Bu büyük bir toplumsal çoraklaşma getiriyor...
***
“İslam’ın Leonardo’su” dense de, El Cezeri, Da Vinci’den önce yaşamış...
Asıl ismi Bedî’ûz-Zamân Ebû’l-’İzz İsma’il ibn er-Razzâz el-Cezerî... Mezopotamyalı, eski deyimi ile Cezîre’li veya Cizreli.
El Cezeri’nin el yazması kitabı İslâm Dünyası’nda hava, boşluk ve denge konusuna ilişkin teorik ve uygulamalı bilgileri doruk noktasına ulaştırmış, su ile işleyen aygıtlar konusunda özel yeri olan bir başyapıt olmuştur.
“Mekanik araçlar üzerine çalışan El Cezeri, Artukoğulları sarayında yaptığı çeşitli mekanik araçlarla tanınıyordu. Artukoğlu beylerinden Nasirüddin’in isteğiyle çalışmalarını anlatan ‘Olağanüstü Mekanik Araçların Bilgisi Hakkında Kitap’ı yazdı. Kitapta su saatleri, dekoratif biçimde su fışkırtan fıskiyeler, insanları eğlendirmeyi ve şaşırtmayı amaçlayan otomatlar anlatılıyordu. Bunların tasviri ve nasıl yapılacağı da ayrıntılı olarak anlatılmıştı kitapta.

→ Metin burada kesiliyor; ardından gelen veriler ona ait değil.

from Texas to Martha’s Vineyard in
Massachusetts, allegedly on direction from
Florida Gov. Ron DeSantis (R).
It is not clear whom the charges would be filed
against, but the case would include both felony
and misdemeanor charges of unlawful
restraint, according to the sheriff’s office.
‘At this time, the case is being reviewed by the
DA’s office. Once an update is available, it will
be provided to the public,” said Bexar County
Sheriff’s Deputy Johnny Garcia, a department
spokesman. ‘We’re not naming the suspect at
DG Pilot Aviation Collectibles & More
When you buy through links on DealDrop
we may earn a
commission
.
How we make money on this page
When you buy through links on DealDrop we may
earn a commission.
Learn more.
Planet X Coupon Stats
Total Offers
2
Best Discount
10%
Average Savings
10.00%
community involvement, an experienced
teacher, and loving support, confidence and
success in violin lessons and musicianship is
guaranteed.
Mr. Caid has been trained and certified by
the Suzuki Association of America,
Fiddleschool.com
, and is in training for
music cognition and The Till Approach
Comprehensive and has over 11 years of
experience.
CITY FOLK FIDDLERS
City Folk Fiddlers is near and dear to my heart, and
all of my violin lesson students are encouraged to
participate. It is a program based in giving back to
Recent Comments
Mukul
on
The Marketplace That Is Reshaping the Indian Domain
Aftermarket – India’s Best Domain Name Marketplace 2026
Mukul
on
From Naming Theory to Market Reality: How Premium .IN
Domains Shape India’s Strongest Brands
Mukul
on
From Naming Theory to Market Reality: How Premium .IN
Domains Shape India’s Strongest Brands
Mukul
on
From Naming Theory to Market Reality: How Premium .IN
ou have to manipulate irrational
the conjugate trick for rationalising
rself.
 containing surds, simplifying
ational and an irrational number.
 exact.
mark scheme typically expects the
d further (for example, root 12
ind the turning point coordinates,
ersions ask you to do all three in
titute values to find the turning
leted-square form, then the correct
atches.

Cezeri, hava, boşluk ve denge prensiplerini ustalıkla kullanıyordu.
Artukoğlu sarayında yemekten önce ve sonra ellerine su tutan, sonra kurulanmaları için havlu uzatan otomatları gören ziyaretçiler şaşırıyor, onları seyrederek keyifli dakikalar geçiriyordu.”
El Cezeri’nin “otomatlar” hakkındaki kitabında 300’e yakın otomatik mekanizmanın yanı sıra,
çamaşır teknesini doldurup boşaltabilen otomatik bir Arap kadını da resmedilmektedir.
***
Rönesans’ın büyük dehası
Leonardo da Vinci de bu türde araçlar yapmış bir
ressam, bir
bilim adamı ve bir mühendistir...
El Cezeri’den iki asrı aşkın bir zaman sonra dünyaya gelen Leonardo Da Vinci, dünyanın gelmiş geçmiş en büyük sanatçılarından ve dehalarından biri kabul edilir.
Sadece bronz,
mermer ve kilden heykeller, resimler yapmamış; bina, makine ve
silah tasarımları da yapmış; kilise,
kale ve kanal yapımı gibi
mimari yapılar ile ilgilenip, anatomi çalışmalarında bulunmuş, öğrenciler yetiştirmişti...
Kuşların kanat ve kas yapısından hareketle insanların da belli bir düzenek sayesinde uçabileceği anlayışını geliştirmiş, aynı şekilde
balıklar gibi insanların da denizin altında yaşayabileceğini varsayarak ilk denizaltı projelerini de oluşturmuştu...
***
Kültürel gelişme olmadan
ekonomik kalkınma olmaz...
Londra’daki sergiyi yarım milyon kişi gezmişti...
Bakalım bin yıllık bir süreci kapsayan bu muhteşem sergiyi İstanbul’da kaç kişi gezecek?